**Task statement**
Give back the full data, unchanged and complete.

==== Information supplied

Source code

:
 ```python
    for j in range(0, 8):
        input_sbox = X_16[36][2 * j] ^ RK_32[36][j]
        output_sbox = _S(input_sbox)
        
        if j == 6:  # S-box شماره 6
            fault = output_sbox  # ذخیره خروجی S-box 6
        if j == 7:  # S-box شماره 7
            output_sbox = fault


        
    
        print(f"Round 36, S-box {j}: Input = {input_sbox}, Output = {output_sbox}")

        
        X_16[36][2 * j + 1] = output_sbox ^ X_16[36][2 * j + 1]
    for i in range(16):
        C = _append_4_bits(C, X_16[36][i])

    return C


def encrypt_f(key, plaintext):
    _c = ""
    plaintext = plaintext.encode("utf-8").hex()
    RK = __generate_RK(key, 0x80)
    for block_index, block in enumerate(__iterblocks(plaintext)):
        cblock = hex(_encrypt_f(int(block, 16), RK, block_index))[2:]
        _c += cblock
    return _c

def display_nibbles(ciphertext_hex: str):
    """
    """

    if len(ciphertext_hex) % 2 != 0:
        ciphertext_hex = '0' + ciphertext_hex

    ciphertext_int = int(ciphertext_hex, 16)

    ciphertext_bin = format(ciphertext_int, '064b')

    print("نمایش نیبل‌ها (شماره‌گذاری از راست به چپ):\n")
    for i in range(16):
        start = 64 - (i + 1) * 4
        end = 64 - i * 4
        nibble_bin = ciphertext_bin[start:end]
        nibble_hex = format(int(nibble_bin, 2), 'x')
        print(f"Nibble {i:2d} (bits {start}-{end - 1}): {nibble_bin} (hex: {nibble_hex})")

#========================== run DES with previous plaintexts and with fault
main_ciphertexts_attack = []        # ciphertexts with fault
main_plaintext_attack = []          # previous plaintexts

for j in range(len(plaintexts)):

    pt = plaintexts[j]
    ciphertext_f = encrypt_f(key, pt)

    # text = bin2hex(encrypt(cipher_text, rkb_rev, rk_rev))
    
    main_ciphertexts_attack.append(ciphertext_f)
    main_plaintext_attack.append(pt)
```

========

**Response to this task**
Source code

:
 ```python
    for j in range(0, 8):
        input_sbox = X_16[36][2 * j] ^ RK_32[36][j]
        output_sbox = _S(input_sbox)
        
        if j == 6:  # S-box شماره 6
            fault = output_sbox  # ذخیره خروجی S-box 6
        if j == 7:  # S-box شماره 7
            output_sbox = fault


        
    
        print(f"Round 36, S-box {j}: Input = {input_sbox}, Output = {output_sbox}")

        
        X_16[36][2 * j + 1] = output_sbox ^ X_16[36][2 * j + 1]
    for i in range(16):
        C = _append_4_bits(C, X_16[36][i])

    return C


def encrypt_f(key, plaintext):
    _c = ""
    plaintext = plaintext.encode("utf-8").hex()
    RK = __generate_RK(key, 0x80)
    for block_index, block in enumerate(__iterblocks(plaintext)):
        cblock = hex(_encrypt_f(int(block, 16), RK, block_index))[2:]
        _c += cblock
    return _c

def display_nibbles(ciphertext_hex: str):
    """
    """

    if len(ciphertext_hex) % 2 != 0:
        ciphertext_hex = '0' + ciphertext_hex

    ciphertext_int = int(ciphertext_hex, 16)

    ciphertext_bin = format(ciphertext_int, '064b')

    print("نمایش نیبل‌ها (شماره‌گذاری از راست به چپ):\n")
    for i in range(16):
        start = 64 - (i + 1) * 4
        end = 64 - i * 4
        nibble_bin = ciphertext_bin[start:end]
        nibble_hex = format(int(nibble_bin, 2), 'x')
        print(f"Nibble {i:2d} (bits {start}-{end - 1}): {nibble_bin} (hex: {nibble_hex})")

#========================== run DES with previous plaintexts and with fault
main_ciphertexts_attack = []        # ciphertexts with fault
main_plaintext_attack = []          # previous plaintexts

for j in range(len(plaintexts)):

    pt = plaintexts[j]
    ciphertext_f = encrypt_f(key, pt)

    # text = bin2hex(encrypt(cipher_text, rkb_rev, rk_rev))
    
    main_ciphertexts_attack.append(ciphertext_f)
    main_plaintext_attack.append(pt)
```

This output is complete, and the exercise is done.